The formation in late 2016 of WPP Health & Wellness, which houses ghg, Ogilvy CommonHealth Worldwide, Sudler & Hennessey, and CMI/Compas, has “investment at the center,” says Vos. “We can scale faster.” 

Along those lines, ghg has moved forward with its strategy to pick up science-minded clients outside the traditional pharma market. It has added new assignments from eyecare company Essilar, a nutraceutical brand owned by Mars, and Greer allergy products. Similarly, ghg’s Kansas City, Missouri, office has started to work with Banfield Pet Hospital.

That said, ghg doesn’t plan to leave behind its traditional big pharma or healthcare roots.

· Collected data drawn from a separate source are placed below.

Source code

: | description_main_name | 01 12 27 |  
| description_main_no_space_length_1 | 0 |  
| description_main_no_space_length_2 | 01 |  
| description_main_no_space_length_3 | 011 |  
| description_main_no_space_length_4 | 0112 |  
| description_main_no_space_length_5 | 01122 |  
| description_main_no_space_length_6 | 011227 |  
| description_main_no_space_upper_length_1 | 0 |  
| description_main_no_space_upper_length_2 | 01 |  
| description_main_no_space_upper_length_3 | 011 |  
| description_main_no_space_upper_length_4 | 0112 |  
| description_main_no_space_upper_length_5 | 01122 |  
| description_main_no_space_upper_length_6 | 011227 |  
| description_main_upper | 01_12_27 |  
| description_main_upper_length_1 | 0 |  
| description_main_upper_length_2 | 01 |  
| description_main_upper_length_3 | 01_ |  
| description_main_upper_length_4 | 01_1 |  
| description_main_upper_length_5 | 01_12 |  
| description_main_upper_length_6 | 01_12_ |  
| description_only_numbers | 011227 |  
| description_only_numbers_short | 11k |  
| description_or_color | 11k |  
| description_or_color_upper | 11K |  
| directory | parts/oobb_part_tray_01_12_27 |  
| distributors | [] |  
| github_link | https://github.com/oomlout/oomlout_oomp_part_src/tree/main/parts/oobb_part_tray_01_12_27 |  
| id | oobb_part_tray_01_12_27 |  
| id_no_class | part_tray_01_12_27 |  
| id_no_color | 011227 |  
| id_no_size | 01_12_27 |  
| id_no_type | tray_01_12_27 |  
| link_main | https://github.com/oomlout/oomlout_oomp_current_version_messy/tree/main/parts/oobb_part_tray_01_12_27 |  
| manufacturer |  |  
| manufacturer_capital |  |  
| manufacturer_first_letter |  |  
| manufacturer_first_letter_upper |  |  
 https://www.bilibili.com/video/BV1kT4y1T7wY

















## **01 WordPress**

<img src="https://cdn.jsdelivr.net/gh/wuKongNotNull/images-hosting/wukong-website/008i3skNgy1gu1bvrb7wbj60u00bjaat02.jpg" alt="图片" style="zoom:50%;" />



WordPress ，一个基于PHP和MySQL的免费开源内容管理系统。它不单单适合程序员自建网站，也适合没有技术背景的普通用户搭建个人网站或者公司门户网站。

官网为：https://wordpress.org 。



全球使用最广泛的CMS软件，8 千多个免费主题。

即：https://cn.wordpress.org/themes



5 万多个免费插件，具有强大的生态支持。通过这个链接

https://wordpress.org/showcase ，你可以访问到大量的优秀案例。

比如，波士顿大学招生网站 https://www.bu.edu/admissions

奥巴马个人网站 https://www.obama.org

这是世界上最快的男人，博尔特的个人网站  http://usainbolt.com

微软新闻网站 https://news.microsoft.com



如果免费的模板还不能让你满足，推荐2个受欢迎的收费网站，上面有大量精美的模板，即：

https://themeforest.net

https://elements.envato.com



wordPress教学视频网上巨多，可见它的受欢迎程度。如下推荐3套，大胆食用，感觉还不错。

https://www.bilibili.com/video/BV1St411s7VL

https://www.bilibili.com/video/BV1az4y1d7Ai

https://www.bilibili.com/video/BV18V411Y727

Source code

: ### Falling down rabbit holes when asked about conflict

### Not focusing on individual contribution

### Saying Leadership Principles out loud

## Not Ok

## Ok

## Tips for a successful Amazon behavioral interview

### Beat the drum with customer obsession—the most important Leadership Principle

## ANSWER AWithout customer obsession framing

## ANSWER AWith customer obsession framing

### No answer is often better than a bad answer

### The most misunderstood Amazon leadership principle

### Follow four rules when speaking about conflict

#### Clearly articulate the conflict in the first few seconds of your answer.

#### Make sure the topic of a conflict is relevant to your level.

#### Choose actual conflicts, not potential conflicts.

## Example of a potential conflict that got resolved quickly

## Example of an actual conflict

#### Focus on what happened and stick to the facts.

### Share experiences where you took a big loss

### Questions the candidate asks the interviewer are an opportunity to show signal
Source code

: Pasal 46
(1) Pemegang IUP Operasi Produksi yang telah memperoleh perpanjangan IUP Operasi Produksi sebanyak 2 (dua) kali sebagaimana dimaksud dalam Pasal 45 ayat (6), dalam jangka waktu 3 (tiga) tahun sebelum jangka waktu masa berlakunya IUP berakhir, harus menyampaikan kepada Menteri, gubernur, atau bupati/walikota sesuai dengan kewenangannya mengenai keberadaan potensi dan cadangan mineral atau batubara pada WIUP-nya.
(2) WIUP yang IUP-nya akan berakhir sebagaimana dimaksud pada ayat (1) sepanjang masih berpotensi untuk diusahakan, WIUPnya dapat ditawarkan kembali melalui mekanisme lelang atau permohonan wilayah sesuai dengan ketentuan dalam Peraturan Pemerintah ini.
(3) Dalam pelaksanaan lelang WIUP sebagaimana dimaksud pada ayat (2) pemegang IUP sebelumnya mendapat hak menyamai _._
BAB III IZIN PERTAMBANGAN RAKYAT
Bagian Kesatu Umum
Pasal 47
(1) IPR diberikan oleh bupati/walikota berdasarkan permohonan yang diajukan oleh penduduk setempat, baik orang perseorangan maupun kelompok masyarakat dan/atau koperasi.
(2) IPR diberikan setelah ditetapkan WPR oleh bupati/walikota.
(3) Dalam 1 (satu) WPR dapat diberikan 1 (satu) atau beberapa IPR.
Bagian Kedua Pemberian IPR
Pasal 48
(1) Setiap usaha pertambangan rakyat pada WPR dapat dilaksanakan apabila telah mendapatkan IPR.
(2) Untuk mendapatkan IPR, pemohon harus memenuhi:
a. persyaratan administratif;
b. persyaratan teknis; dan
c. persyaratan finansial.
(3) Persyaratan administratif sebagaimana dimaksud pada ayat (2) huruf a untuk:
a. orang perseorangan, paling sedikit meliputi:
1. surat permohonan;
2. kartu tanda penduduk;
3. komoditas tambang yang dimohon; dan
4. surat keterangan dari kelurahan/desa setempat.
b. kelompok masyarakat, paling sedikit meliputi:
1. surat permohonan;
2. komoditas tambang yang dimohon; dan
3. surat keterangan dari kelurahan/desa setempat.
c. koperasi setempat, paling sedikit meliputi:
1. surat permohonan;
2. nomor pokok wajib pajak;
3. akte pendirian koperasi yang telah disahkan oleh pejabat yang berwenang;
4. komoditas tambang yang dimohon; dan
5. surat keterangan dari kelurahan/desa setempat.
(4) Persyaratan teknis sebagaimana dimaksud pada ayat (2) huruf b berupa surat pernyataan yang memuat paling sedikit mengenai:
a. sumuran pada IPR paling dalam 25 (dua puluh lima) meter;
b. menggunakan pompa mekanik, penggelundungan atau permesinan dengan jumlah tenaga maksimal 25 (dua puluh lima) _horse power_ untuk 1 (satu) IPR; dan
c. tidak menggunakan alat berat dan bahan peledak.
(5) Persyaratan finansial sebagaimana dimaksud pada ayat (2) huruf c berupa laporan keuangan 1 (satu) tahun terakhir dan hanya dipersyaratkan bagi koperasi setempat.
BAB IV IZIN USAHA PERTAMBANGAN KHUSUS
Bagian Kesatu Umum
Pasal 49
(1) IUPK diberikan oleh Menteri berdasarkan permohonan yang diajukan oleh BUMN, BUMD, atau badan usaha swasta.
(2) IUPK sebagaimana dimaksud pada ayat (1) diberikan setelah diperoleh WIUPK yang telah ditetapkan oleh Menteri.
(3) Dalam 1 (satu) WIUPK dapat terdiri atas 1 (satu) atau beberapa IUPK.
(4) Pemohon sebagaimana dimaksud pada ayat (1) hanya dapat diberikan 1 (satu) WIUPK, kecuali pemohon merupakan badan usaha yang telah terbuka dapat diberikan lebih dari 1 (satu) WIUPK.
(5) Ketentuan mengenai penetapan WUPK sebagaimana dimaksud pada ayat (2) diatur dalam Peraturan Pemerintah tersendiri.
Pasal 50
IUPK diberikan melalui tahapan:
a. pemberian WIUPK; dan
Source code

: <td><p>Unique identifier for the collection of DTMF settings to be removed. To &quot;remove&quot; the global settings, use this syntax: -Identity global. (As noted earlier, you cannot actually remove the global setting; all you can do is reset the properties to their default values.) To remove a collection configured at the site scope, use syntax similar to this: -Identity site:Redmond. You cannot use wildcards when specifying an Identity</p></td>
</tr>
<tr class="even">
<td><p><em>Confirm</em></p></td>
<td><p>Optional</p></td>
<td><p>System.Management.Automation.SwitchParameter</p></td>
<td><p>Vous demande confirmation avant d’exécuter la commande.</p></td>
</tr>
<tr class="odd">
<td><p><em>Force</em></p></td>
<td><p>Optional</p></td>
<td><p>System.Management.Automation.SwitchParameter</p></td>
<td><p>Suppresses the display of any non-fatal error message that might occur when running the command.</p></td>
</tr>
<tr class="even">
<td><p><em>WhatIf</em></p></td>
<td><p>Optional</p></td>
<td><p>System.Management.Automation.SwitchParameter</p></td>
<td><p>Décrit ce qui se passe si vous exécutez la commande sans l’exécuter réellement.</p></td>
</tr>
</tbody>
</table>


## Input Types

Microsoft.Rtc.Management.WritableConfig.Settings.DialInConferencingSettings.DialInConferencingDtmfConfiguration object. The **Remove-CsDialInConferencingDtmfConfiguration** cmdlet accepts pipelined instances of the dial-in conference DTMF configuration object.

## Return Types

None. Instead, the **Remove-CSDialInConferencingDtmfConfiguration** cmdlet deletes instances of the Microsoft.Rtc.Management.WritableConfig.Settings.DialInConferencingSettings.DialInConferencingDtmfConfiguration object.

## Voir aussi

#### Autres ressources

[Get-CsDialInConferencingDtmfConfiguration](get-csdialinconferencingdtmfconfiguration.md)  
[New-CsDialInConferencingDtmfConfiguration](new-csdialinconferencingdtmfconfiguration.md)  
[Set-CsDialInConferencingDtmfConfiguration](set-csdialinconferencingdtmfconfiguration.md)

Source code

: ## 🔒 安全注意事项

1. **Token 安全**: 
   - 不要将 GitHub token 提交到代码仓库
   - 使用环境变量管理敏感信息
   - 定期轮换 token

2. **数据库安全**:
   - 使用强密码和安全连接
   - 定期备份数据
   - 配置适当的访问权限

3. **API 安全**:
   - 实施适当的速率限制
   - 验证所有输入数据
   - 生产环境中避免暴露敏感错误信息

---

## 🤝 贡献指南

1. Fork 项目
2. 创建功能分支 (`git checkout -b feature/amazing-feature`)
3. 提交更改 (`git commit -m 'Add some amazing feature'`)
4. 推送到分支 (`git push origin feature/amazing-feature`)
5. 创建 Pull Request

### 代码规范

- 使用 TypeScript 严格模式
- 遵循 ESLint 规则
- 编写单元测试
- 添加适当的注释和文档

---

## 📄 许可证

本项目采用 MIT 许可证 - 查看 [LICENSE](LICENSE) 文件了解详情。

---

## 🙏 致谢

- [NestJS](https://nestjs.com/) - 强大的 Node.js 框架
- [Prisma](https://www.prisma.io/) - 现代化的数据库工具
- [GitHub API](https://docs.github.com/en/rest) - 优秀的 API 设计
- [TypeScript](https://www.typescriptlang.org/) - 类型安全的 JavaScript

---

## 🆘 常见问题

The agency continues to work with Novartis and Pfizer, having picked up new work from both drugmakers in 2016. The agency employs 430 employees in the U.S., up from 415 in 2015. Revenue in the U.S. market increased to an MM&M-estimated $116 million in 2016, com- pared to $115 million in 2015. 

The agency, which employs 600 people worldwide, “redeployed staff and created new models of efficiency that have allowed us to grow” with the same staff size on a global level, says Erin Byrne, EVP and chief client officer at ghg. 

“Further, we are involved in co-development partnerships that add incremental revenue for the agency and value for our clients,” Byrne wrote in an email. The agency is also working on ways of addressing pharma’s increased focus on medical affairs. As science has become more and more complex, the number of launches has increased — which means that payers are more likely to limit the number of therapies that make it on formulary. Thus drugmakers have had to find new ways to address the ensuing demands, whether via providing real-world evidence and adverse-event profiles or tweaking approaches to clinical trials. 

“There’s a huge need to do a better job of communicating,” Vos says. “Every client is going about it differently.” That’s one challenge. Another is figuring out the magic formula to launching a drug in the new cost-conscious, patient-empowered world. 

“The launch model is different,” Vos explains. “We’re creating a brand on the runway.”